La sensibilité recueillie et à fleur de peau est également de mise sur les deux titres-hommages de ce The King of Metal (et si ce titre s'appliquait d'ailleurs - moins égoïstement que ce que l'on aurait pu soupçonner de prime abord - à ces deux figures incontournables?...) : "Dimebag" (Darrell, défunt guitariste de Pantera et Damageplan) et le clin d'œil à peine déguisé à Ronnie James Dio, "The Rainbow Fades To Black", mix entre les "Die Young" et "Neon Knights" de Black Sabbath sur les couplets mais avec des réminiscences du "Rime of the Ancient Mariner" Maidenien sur le refrain... Deux morceaux pas originaux pour un sou mais sauvés - voire transcendés - par leur interprétation en tout point respectueuse à la mémoire des artistes originaux (on ressent comme de la camaraderie poindre sur le premier et une sorte de mimétisme consciencieux sur le second), à ce point sincère et affectée qu'on ne saurait suspecter ici une démarche malhonnête ou "opportuniste".
Quoi qu'il en soit, Bayley ne se réconciliera pas sur ce sixième album avec les détracteurs de son chant, qui aurait gagné à être retravaillé et/ou corrigé par endroits afin d'effacer certaines approximations et faussetés. Serait-ce que notre homme a déjà tout entendu à son propos, et qu'un brin désabusé ("blasé"?...) il ait décidé de n'en faire qu'à sa tête et se livrer tel quel, dans une démarche se voulant proche de son public, peut-être comme quoi il ne serait pas différent des spectateurs qui viennent assister à ses concerts, avec ses défauts et ses failles lui aussi...
Que les plus sceptiques de base ou ceux qui tombent de haut à la lecture de tout ceci aillent toutefois jeter une oreille à 2 titres un peu à part sur cet album : ce bien-nommé "Fighter" de plus de 7 minutes (et à l'intro très "Bolero-Ravelesque"...) qui rappelle par bien des aspects les moments épiques et celtiques de Maiden sur un "The Clansman" (et même par endroits le Therion de Theli en plus dépouillé?!), couplés à des mélodies "patriotiques" qui n'auraient pas dépareillé sur un Gettysburg/The Glorious Burden chez Iced Earth, même si la bataille décrite ici s'apparenterait davantage à une lutte "intérieure" ; et "The Black Country" (non, sur ce coup-là n'y voyez pas d'hommage au groupe de Glenn Hughes par contre!), très Wolfsbane dans l'esprit mais dont les passages les plus posés rappelleraient également le Maiden de Brave New World cette fois (voire aussi celui de la toute première époque par endroits...).

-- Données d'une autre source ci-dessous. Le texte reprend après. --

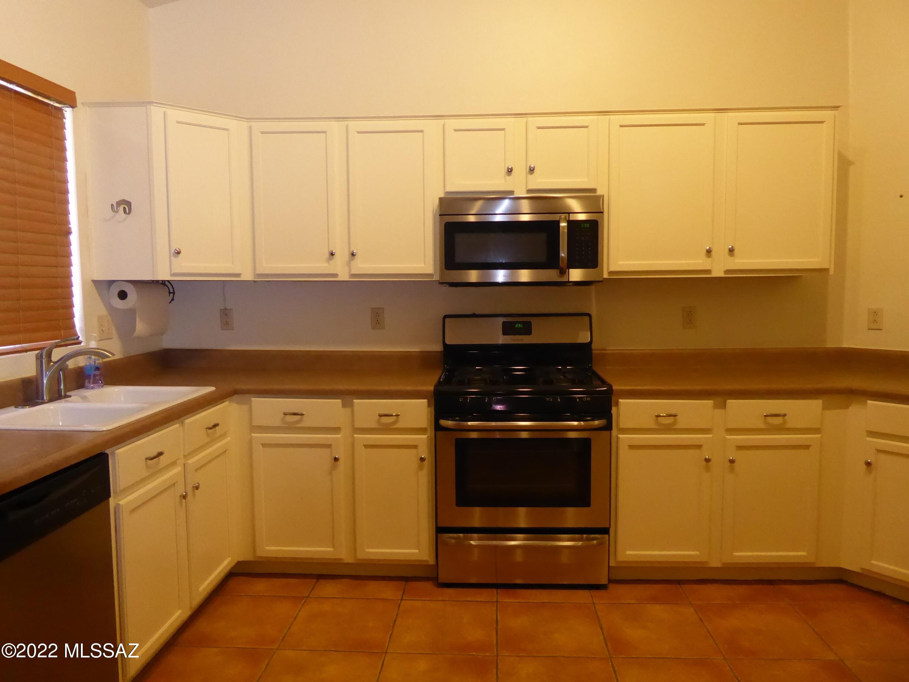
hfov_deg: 69.4
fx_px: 656
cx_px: 454
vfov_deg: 54.9
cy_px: 341
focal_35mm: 25
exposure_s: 1/60
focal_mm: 4.3
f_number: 3.3
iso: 800
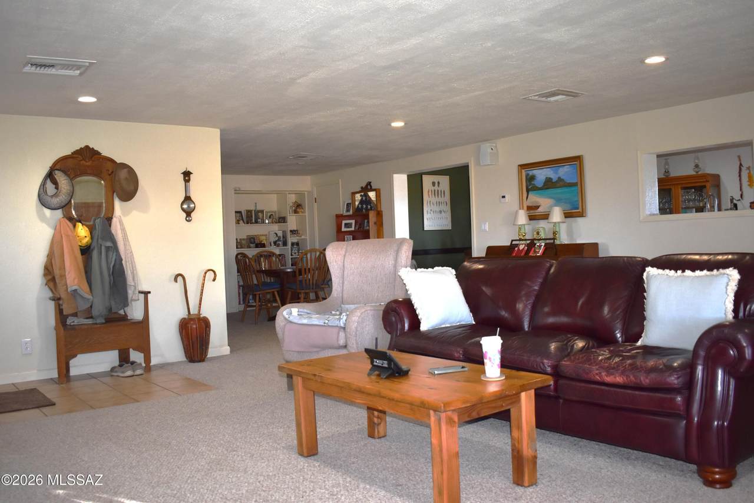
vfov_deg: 40.0
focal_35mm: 33
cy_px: 252
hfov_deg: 57.2
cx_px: 377
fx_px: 691
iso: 800
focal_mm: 22
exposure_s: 1/160
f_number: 3.8
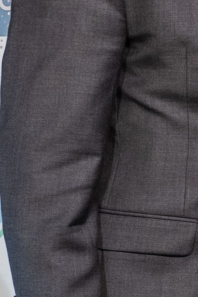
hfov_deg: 5.6
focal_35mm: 235
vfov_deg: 8.7
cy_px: 251
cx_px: 491
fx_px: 1938
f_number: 2.8
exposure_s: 1/160
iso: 1250
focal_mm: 26
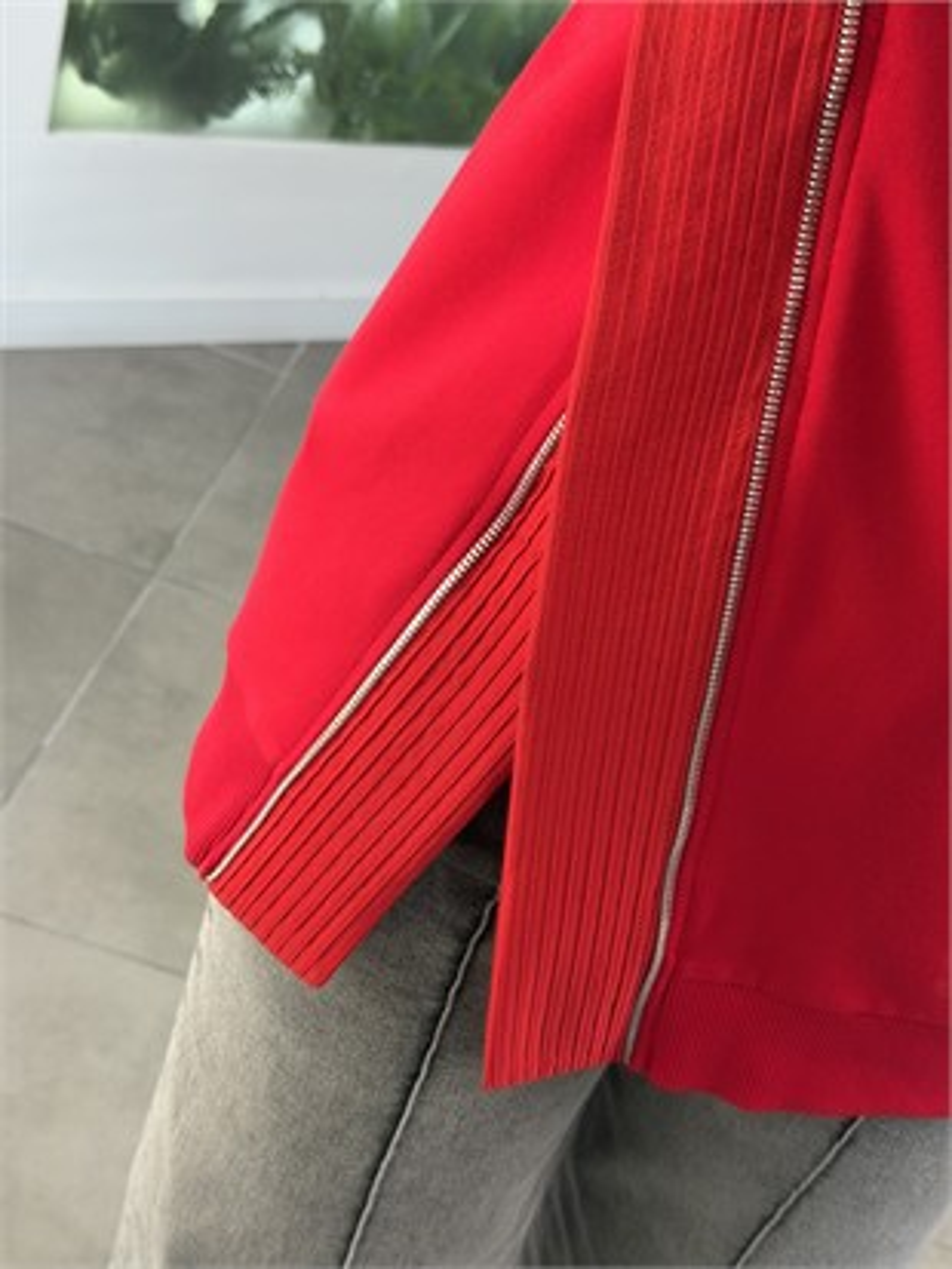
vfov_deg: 39.6
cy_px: 634
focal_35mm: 48
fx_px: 1759
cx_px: 476
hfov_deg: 30.3
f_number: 1.78
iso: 80
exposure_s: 1/106
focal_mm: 6.76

Au final, c'est un album inégal et décousu (dans une discographie jusqu'alors sans réel faux pas), qui ne sera donc jamais considéré - loin s'en faut - comme un "chef d'œuvre" (avec une poignée de titres qui s'apparenteraient plus à des "fonds de tiroirs" qu'autre chose...), encore moins élevé au rang d'un 'classique' cette fois, mais qu'un certain nombre d'entre vous aimeront à ressortir de temps à autres pour en écouter les titres les plus marquants, à l'instar d'un Virtual XI que nous avons évoqué, dans une incarnation bien plus "passionnée" mais pour un résultat qui aurait dû là encore être bien plus travaillé, développé et enrichi (en cela notre homme retombe dans ses vieux travers du temps de Maiden)...
Ainsi, Blaze "Christ" Bayley ne coiffera pas avec cet opus la couronne flamboyante du métal, mais il peut toutefois se revendiquer aujourd'hui sans aucune honte comme un digne prince héritier de l'esprit de notre genre préféré, et de sa pérennité. Et ma foi, ce n'est déjà pas si mal!
Blaze (et non pas Bruce!) "Almighty", hallowed be thy name...
LeBoucherSlave
6,5/10 (tendant même vers le 7/10 pour votre serviteur, mais qui pour la plupart d'entre vous tirera plutôt vers un 6 voire probablement encore en-dessous ; à écouter dans de bonnes conditions d'abord et sans à priori donc - facile à dire maintenant... ^^ - avant de l'acheter ... ou pas!)